The loss and the pain associated with this epidemic are already for many too much to want to bear. But this too may have a positive aspect for, as Ian Campbell points out, in every crisis there comes a time of helplessness and a need for burden-sharing instead of burden-bearing. It is a time of truth telling, the end of painful silence, the beginning of closeness. It creates a basis for togetherness.

Thus talking becomes the basis for healing, the basic strategy for responding to the epidemic. This is borne out elsewhere. When the possibility of talking was created for some of the women who had survived the brutality of the war in Liberia, the act of talking made it possible for them to cry, to weep for their loved ones. Giving them food and clothing, they said, made little difference. It was through talking that they regained the will to live. And, as Shymala Nataraj points out, people want to be able to talk about these things, about not getting infected, about the fear of being infected, about loving, and making love to someone who is infected, about the fear of dying. They do not know how or where.

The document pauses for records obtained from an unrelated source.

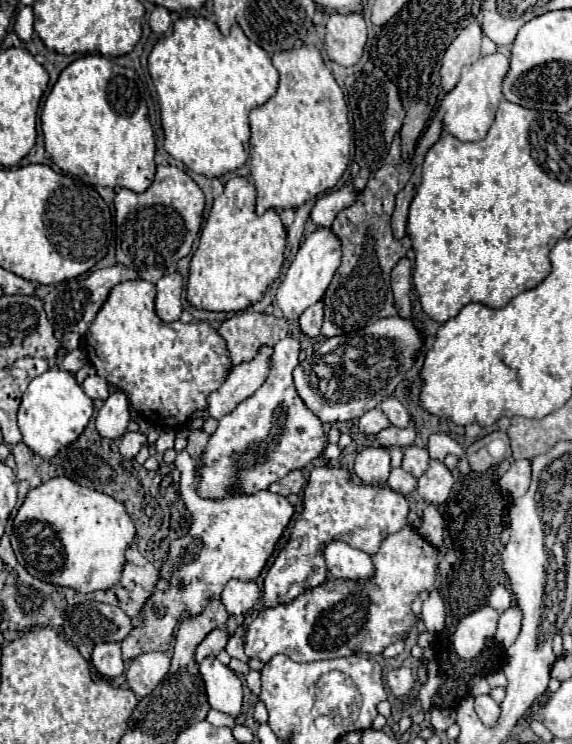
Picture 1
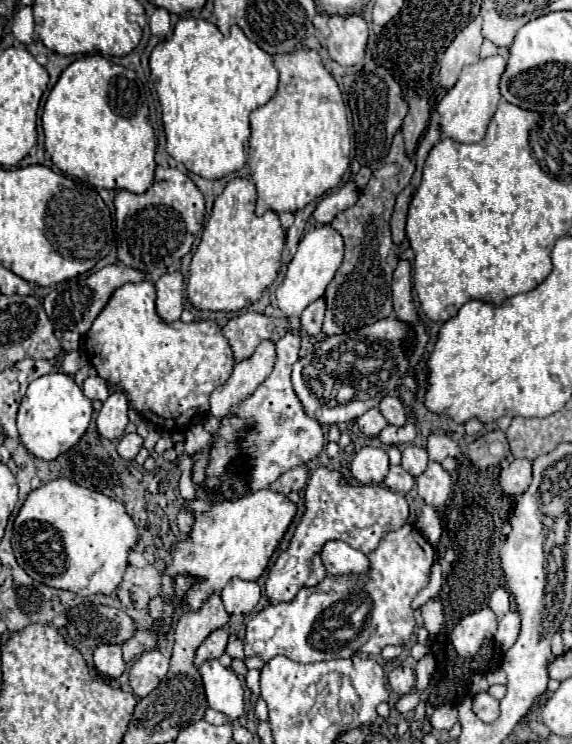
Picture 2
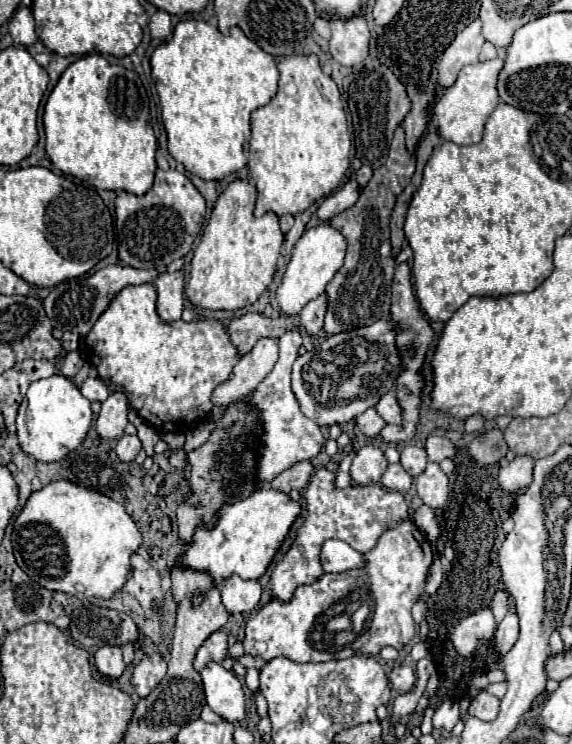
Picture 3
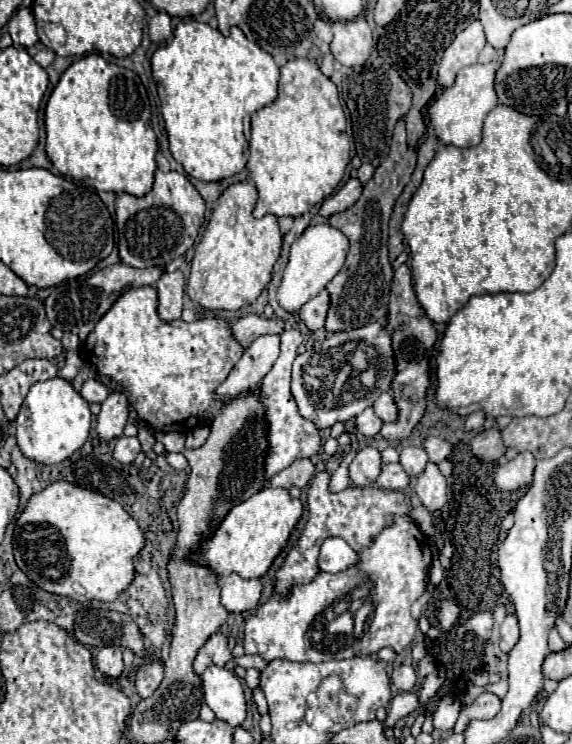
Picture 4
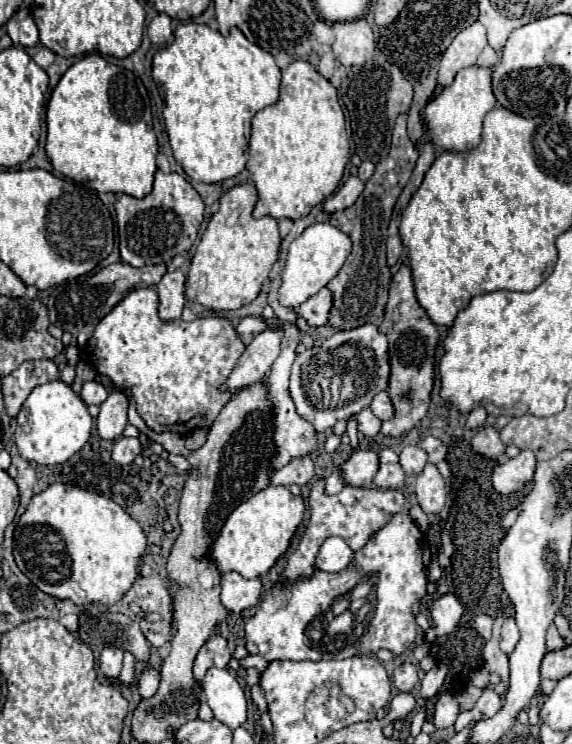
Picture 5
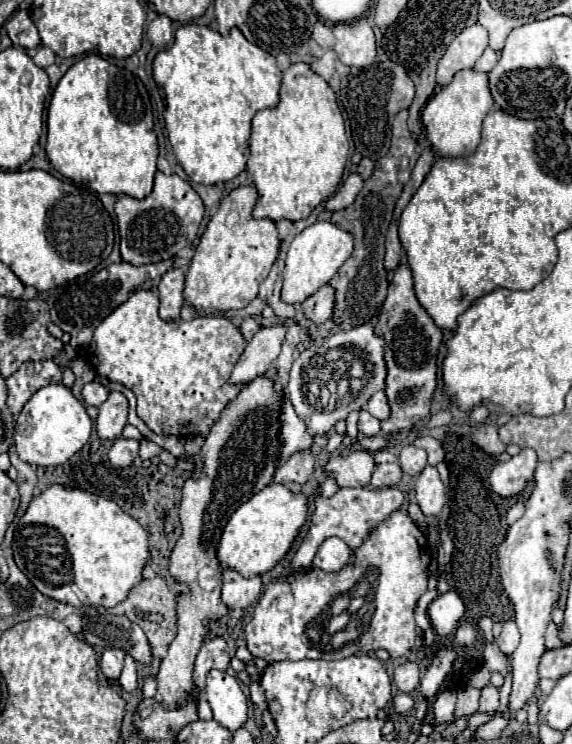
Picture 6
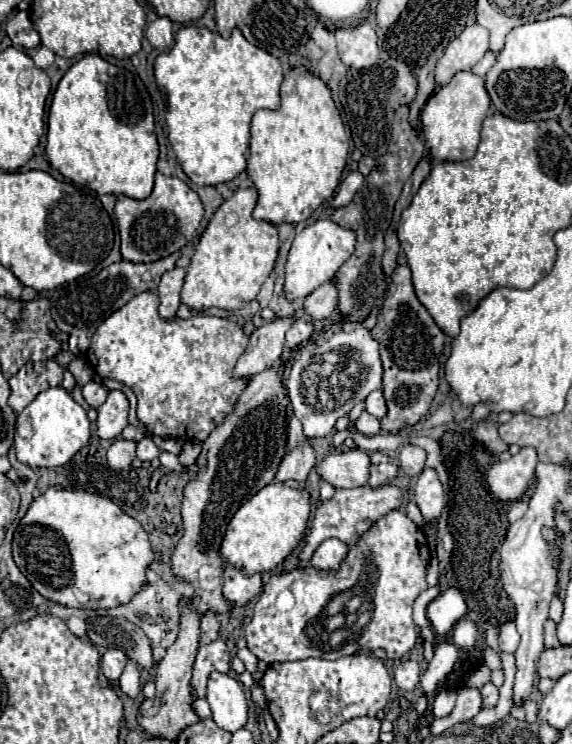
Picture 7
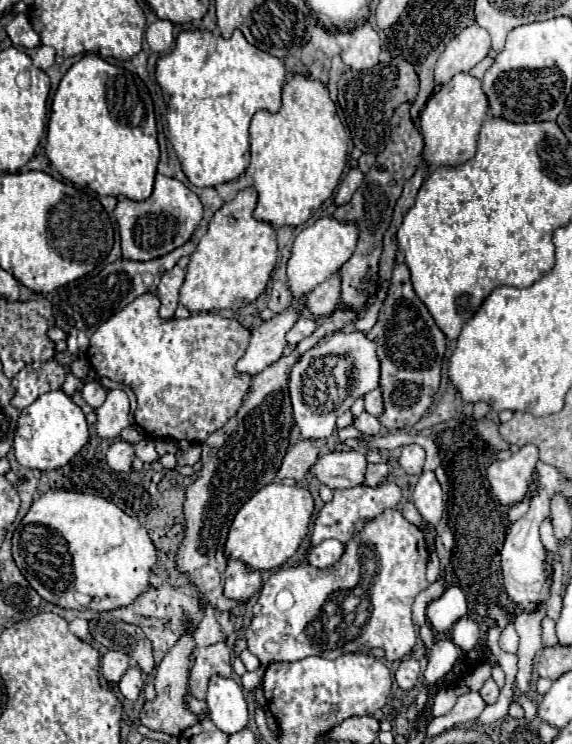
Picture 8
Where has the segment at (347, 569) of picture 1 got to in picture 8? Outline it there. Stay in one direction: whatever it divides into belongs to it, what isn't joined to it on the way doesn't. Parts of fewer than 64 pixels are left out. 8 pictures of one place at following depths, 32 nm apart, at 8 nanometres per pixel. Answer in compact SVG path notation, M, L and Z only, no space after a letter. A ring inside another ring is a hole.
M324 540L312 548L308 562L316 568L330 568L334 566L344 554L344 544L338 540Z

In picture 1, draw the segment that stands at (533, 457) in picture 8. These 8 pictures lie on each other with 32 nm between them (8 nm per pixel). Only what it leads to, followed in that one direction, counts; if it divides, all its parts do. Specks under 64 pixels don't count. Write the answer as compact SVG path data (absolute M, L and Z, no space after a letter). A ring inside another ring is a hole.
M516 460L512 462L510 470L500 478L500 488L510 498L522 496L530 486L530 462L528 460Z

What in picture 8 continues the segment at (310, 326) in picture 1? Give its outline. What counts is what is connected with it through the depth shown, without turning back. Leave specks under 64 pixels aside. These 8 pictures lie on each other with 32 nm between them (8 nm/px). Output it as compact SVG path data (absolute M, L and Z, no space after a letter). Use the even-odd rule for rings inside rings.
M330 276L324 284L314 288L306 300L306 308L312 312L314 318L328 318L340 304L340 276Z

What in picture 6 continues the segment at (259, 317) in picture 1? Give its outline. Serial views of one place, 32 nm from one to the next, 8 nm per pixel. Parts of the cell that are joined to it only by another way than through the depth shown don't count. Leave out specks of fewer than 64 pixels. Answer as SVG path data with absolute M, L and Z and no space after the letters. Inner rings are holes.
M246 318L246 320L240 324L240 332L242 332L242 336L244 336L246 342L250 342L252 336L254 336L260 328L262 328L262 326L260 326L254 318Z

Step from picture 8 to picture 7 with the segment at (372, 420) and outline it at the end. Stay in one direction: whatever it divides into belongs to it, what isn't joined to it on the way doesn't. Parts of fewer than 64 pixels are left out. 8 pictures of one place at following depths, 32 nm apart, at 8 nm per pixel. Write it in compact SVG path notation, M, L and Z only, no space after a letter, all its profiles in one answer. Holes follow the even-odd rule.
M366 410L360 414L360 418L358 418L358 422L356 422L356 428L358 428L358 432L362 432L364 436L374 436L374 434L382 432L380 420L374 418L374 416L370 416Z

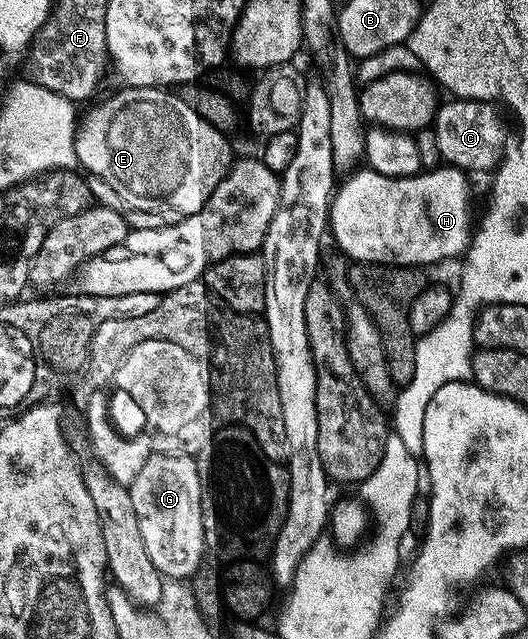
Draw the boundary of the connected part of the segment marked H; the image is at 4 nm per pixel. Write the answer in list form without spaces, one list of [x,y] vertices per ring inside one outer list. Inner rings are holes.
[[[367,166],[353,171],[353,176],[348,176],[344,181],[339,181],[331,198],[331,207],[328,209],[328,219],[330,221],[330,236],[336,239],[336,244],[349,256],[349,261],[361,264],[394,264],[397,266],[425,266],[424,264],[436,264],[439,260],[452,260],[463,257],[468,250],[468,245],[472,242],[474,231],[474,216],[472,220],[472,188],[468,185],[469,177],[459,168],[451,166],[436,166],[431,170],[421,170],[415,176],[387,176],[378,174]]]

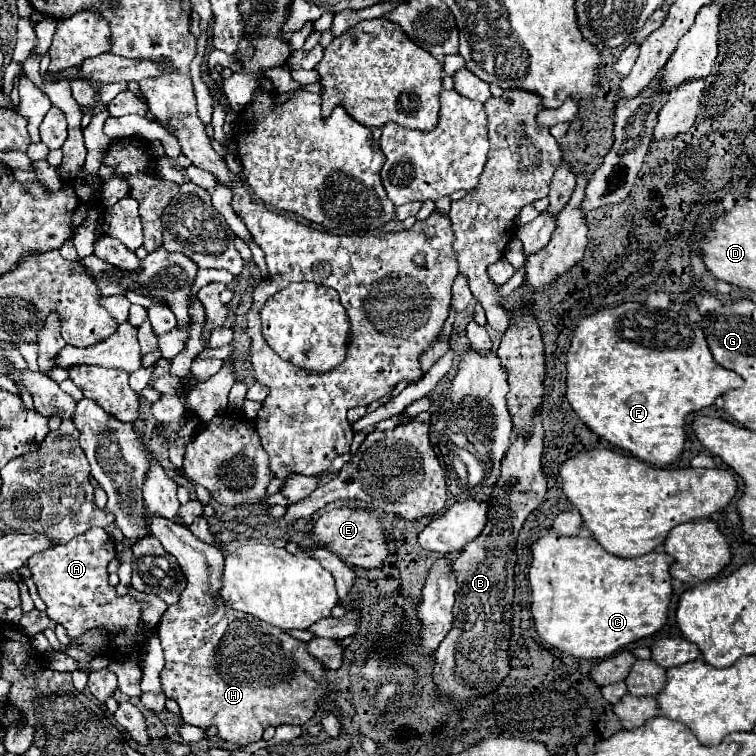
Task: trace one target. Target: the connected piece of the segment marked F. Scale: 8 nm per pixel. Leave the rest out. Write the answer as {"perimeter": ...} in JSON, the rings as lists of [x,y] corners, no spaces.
{"perimeter":[[[622,303],[622,305],[616,305],[616,307],[606,307],[606,309],[600,309],[596,311],[594,315],[588,315],[584,317],[576,331],[574,331],[574,337],[572,337],[572,343],[570,343],[570,349],[566,353],[566,371],[568,371],[568,377],[566,377],[566,399],[568,403],[572,405],[572,409],[576,411],[576,415],[602,439],[610,441],[612,445],[628,451],[630,455],[634,455],[636,459],[640,461],[646,461],[650,465],[656,465],[656,467],[666,467],[670,463],[674,463],[680,453],[682,453],[682,447],[684,447],[684,441],[686,441],[686,417],[692,413],[692,411],[700,411],[708,405],[714,403],[714,399],[718,395],[722,395],[724,391],[728,389],[734,389],[734,387],[740,387],[742,385],[742,379],[738,375],[734,375],[732,371],[726,371],[722,365],[714,363],[712,355],[710,355],[710,349],[706,347],[706,339],[704,339],[704,333],[700,329],[700,325],[696,323],[690,323],[684,315],[680,315],[678,311],[658,311],[658,309],[650,309],[642,303]]]}

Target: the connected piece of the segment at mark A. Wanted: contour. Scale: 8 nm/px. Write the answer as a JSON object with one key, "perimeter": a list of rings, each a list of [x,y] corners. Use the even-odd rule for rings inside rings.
{"perimeter":[[[92,527],[82,535],[76,535],[72,541],[40,551],[38,555],[28,559],[28,567],[32,571],[32,579],[38,587],[42,601],[46,603],[46,613],[56,623],[62,623],[72,637],[82,635],[86,629],[106,627],[112,637],[106,655],[116,660],[126,654],[136,659],[142,643],[150,637],[154,629],[150,629],[140,619],[140,607],[128,597],[116,595],[114,587],[108,585],[106,565],[114,557],[114,543],[102,527]]]}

But truth telling is painful and difficult. The retreat into silence is inevitable, more so when sharing brings with it rejection and humiliation, a denial of dignity. This pulling back, of people and of nations, into a silent pain may occur again and again. The talking and the sharing may cease. But the pain and losses will not. They will continue to accumulate until, once again, the burden becomes too much to bear in silence.

The togetherness, the hope, the laughter and the healing of this epidemic are fragile things. They will need to be nurtured, safeguarded and encouraged. Shelters will have to be built for them, shelters where, in Ana Vasconcelas' words, people can come together to talk, bathe, rest, eat, dream, think and work out strategies for reaching heaven. And that heaven, she has shown in her work, is a voyage of self-discovery, a voyage to the strength that one needs to go on living life, to discuss one's problems, to get to know oneself, a voyage to oneself. A voyage of the individual and collective imagination.